▶ [GOAL OF THE EXERCISE]: In this exercise, copy exactly the lines from the one that contains "115 308 24.39" through the end of the entries below; pictures are not copied.
(DATA RECORDS begins)
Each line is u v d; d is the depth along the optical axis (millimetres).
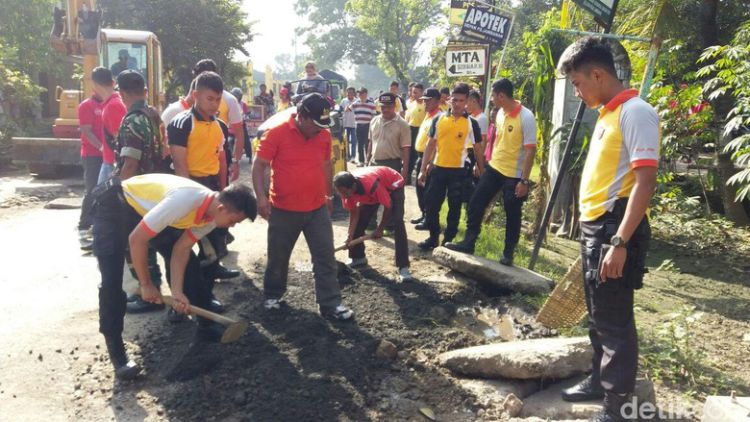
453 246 5680
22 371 3596
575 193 7449
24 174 11867
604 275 2793
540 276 5148
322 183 4336
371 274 5562
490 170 5430
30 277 5328
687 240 7527
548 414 3242
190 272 3846
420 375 3664
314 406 3230
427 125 7910
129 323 4367
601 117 2969
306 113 4008
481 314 4734
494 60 12789
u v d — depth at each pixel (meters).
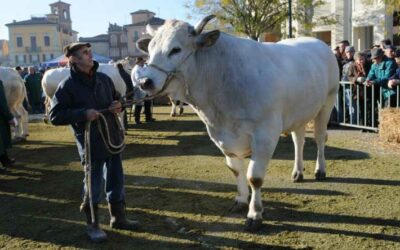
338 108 10.17
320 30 25.23
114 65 11.16
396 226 4.52
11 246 4.49
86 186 4.42
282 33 23.95
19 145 9.93
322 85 5.36
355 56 10.67
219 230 4.62
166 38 4.04
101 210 5.36
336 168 6.59
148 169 7.16
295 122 5.03
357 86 9.45
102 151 4.34
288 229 4.57
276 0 20.88
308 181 6.05
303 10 22.61
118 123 4.50
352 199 5.30
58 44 80.38
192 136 10.05
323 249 4.10
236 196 5.47
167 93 4.24
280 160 7.23
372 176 6.12
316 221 4.73
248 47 4.48
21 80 10.29
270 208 5.14
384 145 7.90
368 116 9.44
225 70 4.29
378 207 5.02
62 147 9.48
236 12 21.33
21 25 79.00
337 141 8.52
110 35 73.25
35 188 6.44
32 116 16.34
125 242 4.45
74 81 4.25
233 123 4.39
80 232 4.77
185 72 4.17
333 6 24.47
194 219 4.94
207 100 4.39
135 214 5.15
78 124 4.32
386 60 8.89
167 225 4.80
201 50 4.25
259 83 4.31
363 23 23.22
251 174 4.42
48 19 83.56
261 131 4.36
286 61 4.80
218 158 7.68
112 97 4.58
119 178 4.65
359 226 4.56
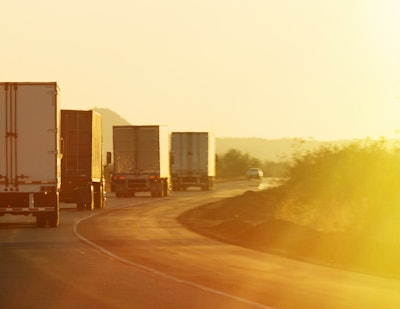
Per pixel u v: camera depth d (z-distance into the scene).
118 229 57.44
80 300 25.92
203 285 29.38
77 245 45.31
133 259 38.09
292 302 25.77
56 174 58.81
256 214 76.44
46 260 37.75
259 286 29.22
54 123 58.72
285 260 38.25
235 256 39.69
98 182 86.50
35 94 58.59
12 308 24.38
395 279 32.06
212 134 150.62
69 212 79.56
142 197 116.44
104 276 31.92
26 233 54.22
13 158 58.59
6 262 36.91
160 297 26.58
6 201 58.75
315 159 72.44
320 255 40.72
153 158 116.38
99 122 87.56
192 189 157.25
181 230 56.47
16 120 58.66
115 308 24.39
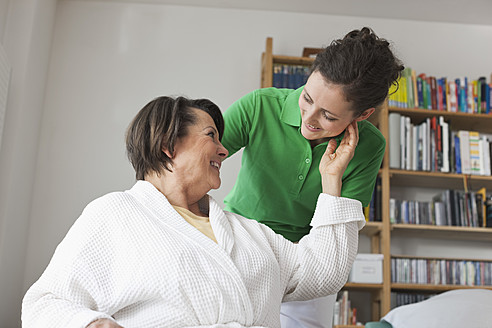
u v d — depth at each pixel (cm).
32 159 358
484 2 397
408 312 219
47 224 360
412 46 418
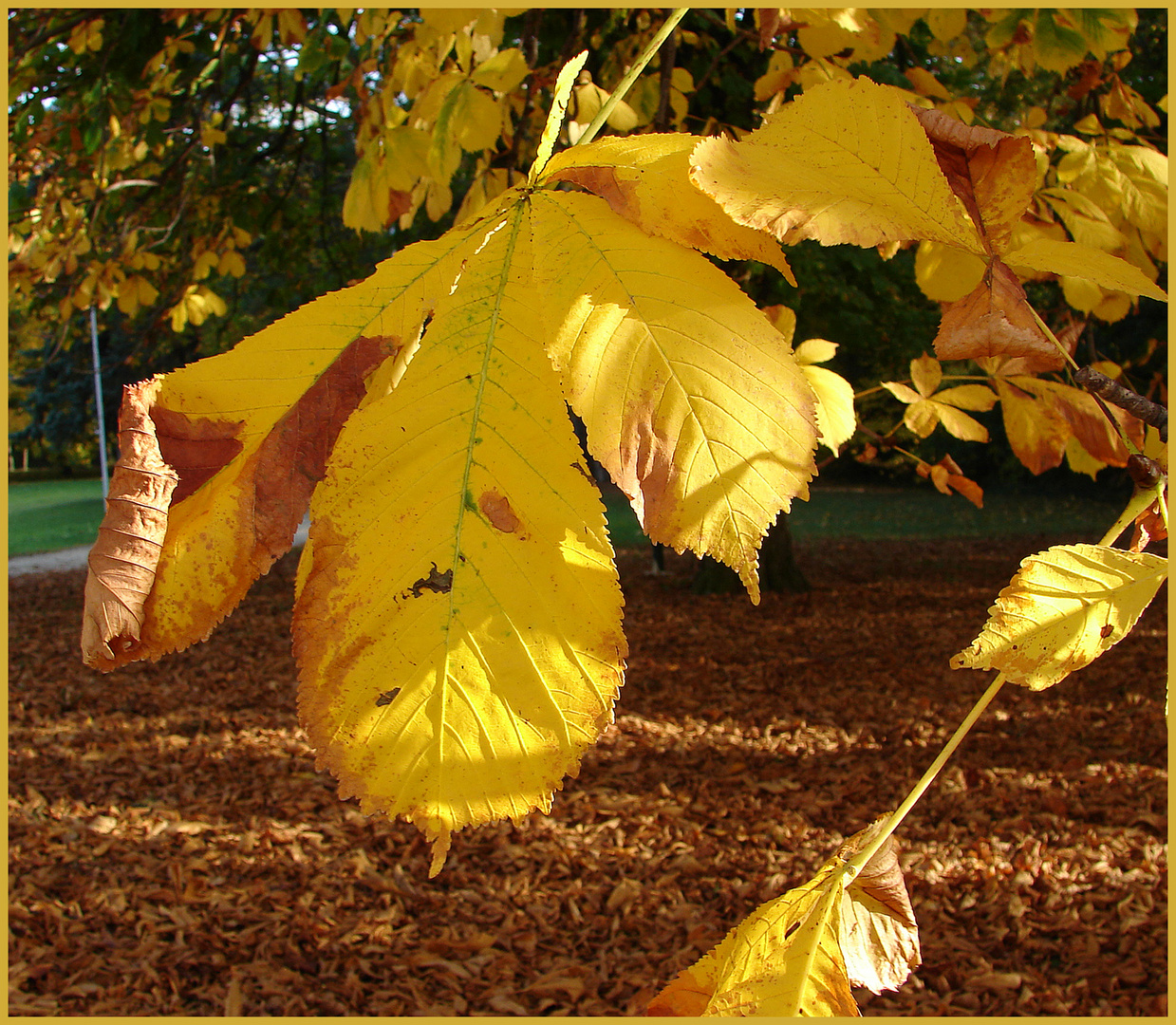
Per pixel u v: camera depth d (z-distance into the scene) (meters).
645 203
(DATA RECORDS ends)
▶ [SOLUTION TO THE PROBLEM]:
115 308 24.39
u v d — depth at each pixel (cm).
32 159 358
484 2 397
408 312 219
47 224 360
412 46 418
Per pixel u v: camera depth d (z-distance into the scene) (meters).
645 203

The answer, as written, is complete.